■ MATERIAL PROVIDED ■

□ □ □

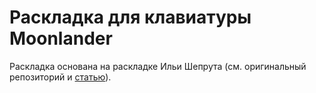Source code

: # Раскладка для клавиатуры Moonlander

Раскладка основана на раскладке Ильи Шепрута (см. оригинальный репозиторий и [статью](https://optozorax.github.io/p/my-keyboard-layout/)).
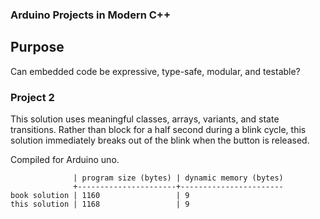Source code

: ### Arduino Projects in Modern C++

## Purpose

Can embedded code be expressive, type-safe, modular, and testable?

### Project 2

This solution uses meaningful classes, arrays, variants, and state transitions.
Rather than block for a half second during a blink cycle, this solution immediately
breaks out of the blink when the button is released.

Compiled for Arduino uno.

                  | program size (bytes) | dynamic memory (bytes)
                  +----------------------+-----------------------
    book solution | 1160                 | 9
    this solution | 1168                 | 9
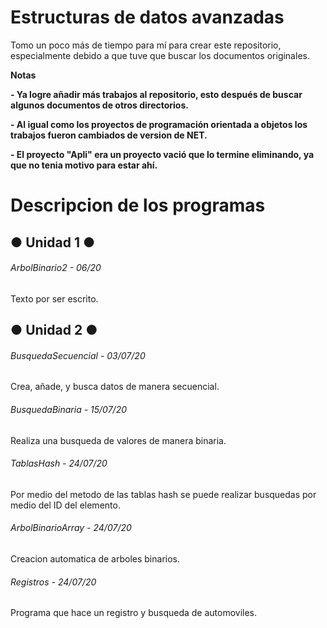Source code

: # Estructuras de datos avanzadas

<!----Descripción---->
Tomo un poco más de tiempo para mí para crear este repositorio, especialmente debido a que tuve que buscar los documentos originales.
<!----Separador de la descripción ---->

<!----Notas---->
**Notas**

**- Ya logre añadir más trabajos al repositorio, esto después de buscar algunos documentos de otros directorios.**

**- Al igual como los proyectos de programación orientada a objetos los trabajos fueron cambiados de version de NET.**

**- El proyecto "Apli" era un proyecto vació que lo termine eliminando, ya que no tenia motivo para estar ahí.**
<!----Separador de las notas---->

<!----Directorio con descripcion de los programas---->
# Descripcion de los programas
## ● Unidad 1 ●
###### ArbolBinario2 - 06/20
Texto por ser escrito.

## ● Unidad 2 ●
###### BusquedaSecuencial - 03/07/20
Crea, añade, y busca datos de manera secuencial.

<!----Separador---->

###### BusquedaBinaria - 15/07/20
Realiza una busqueda de valores de manera binaria.

<!----Separador---->

###### TablasHash - 24/07/20
Por medio del metodo de las tablas hash se puede realizar busquedas por medio del ID del elemento.

<!----Separador---->

###### ArbolBinarioArray - 24/07/20
Creacion automatica de arboles binarios.

###### Registros - 24/07/20
Programa que hace un registro y busqueda de automoviles.
<!----Separador del directorio con descripcion de los programas---->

□ □ □

■ WHAT THE TASK ASKS ■
Beginning with the line that contains "# Descripcion de los programas", each line of the records above through the last one must be printed word for word.

■ OUTPUT FOR THIS EXERCISE ■
# Descripcion de los programas
## ● Unidad 1 ●
###### ArbolBinario2 - 06/20
Texto por ser escrito.

## ● Unidad 2 ●
###### BusquedaSecuencial - 03/07/20
Crea, añade, y busca datos de manera secuencial.

<!----Separador---->

###### BusquedaBinaria - 15/07/20
Realiza una busqueda de valores de manera binaria.

<!----Separador---->

###### TablasHash - 24/07/20
Por medio del metodo de las tablas hash se puede realizar busquedas por medio del ID del elemento.

<!----Separador---->

###### ArbolBinarioArray - 24/07/20
Creacion automatica de arboles binarios.

###### Registros - 24/07/20
Programa que hace un registro y busqueda de automoviles.
<!----Separador del directorio con descripcion de los programas---->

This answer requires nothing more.